Two Congressmen Introduce Official-Language Measure
Washington--Senator James A. McClure, Republican of Idaho, and Representative Norman D. Shumway, Republican of California, have introduced a measure to express the sense of the Congress that English is the nation's official language.
Introduction of the concurrent resolution was announced at a press conference April 22 sponsored by U.S. English, the national organization that is lobbying for a constitutional amendment to make English the official language of the United States.
Representative Shumway said the new measure is designed to complement the proposed constitutional amendment--which Congressional aides give little chance of passing this year--and "will draw support from those members of Congress who are sympathetic to the need to protect English, but who are opposed to constitutional change."
The proposed amendment to the Constitution now has 32 sponsors in the House and 14 in the Senate. Five states--Illinois, Indiana, Kentucky, Nebraska, and Virginia--have passed legislation declaring English their official language.

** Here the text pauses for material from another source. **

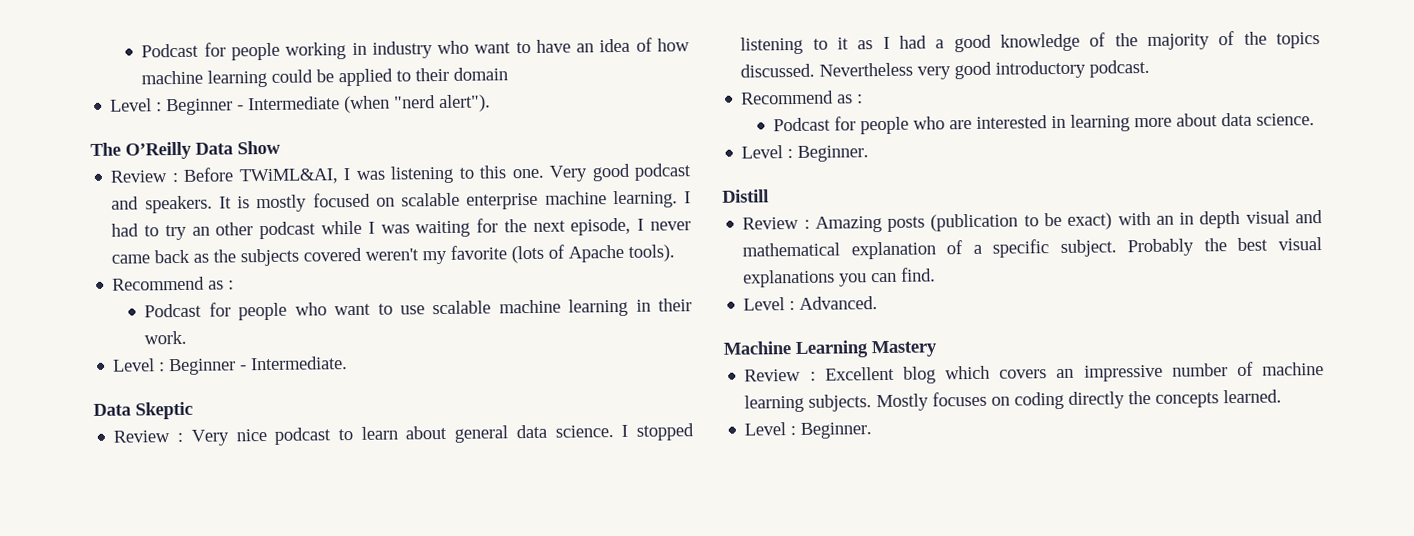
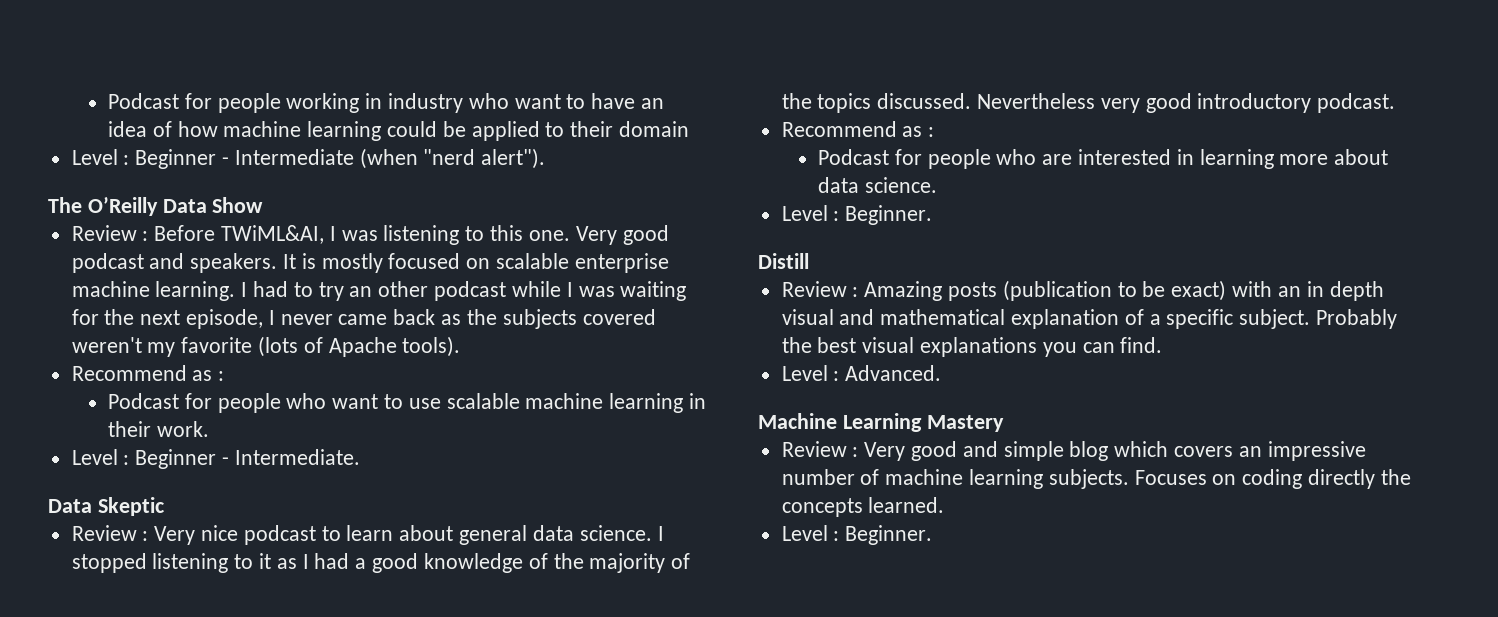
[824,366,895,381] Excellent -> [864,441,1064,461] Very good and simple
[876,391,988,412] Mostly focuses -> [1134,470,1207,485] Focuses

According to U.S. English, similar bills are pending in 11 more states.
However, State Senator Joseph Corcoran of Indiana, who sponsored an English-language bill that passed in the Indiana legislature last year, said that measure has had no immediate impact.
At the press conference, former Senator S.I. Hayakawa, founder and honorary chairman of U.S. English, accused national Hispanic leaders of pursuing a "separatist" agenda and said they do not speak for most Hispanic Americans.
"The threat to national unity from divisive foreign-language movements comes basically from the Hispanic Caucus" and other leaders of national Hispanic organizations, he said. Mr. Hayakawa also said that he suspected the Congressional Hispanic Caucus of being more interested in bilingual education as a means to gain employment for Spanish3speaking people than as an educational issue.
"I think his charges are totally unfounded," commented Tencha Avila, press aide to the caucus. "There is no movement that I know of from anybody for another national language. ... You don't live long in this country before you realize that for economic viability you've got to learn English."
Ms. Avila and members of other Hispanic organizations have said that the U.S. English movement is irrelevant and unnecessary. "The English language for the longest time--since America's colonies were established--has been the language of business and government and commerce," she said.
Gerda Bikales, executive director of U.S. English, also credited her organization with helping prevent any major increase in funding this year for federal bilingual-education programs.
Ms. Bikales said the organization opposes a current cap on the percentage of funds that can be spent on experimental approaches to teaching children English that do not make use of the child's native language. Bilingual-education programs should be limited to two years at most, she said.
The House version of the English-language amendment specifically states that educational instruction in a language other than English for the purpose of teaching students English shall not be prohibited. The Senate version makes no reference to education.
Critics of U.S. English see the movement as an attack on minority rights and have accused the organization of stirring racial prejudices.
The organization has grown from 366 members less than two years ago to some 100,000 today, according to its leaders.
Representative Shumway said he has received some 35 letters from ethnic organizations in support of the proposed English-language amendment, including the American Hungarian Federation, the Chinese-American Civic Council, and the Polish-American Congress.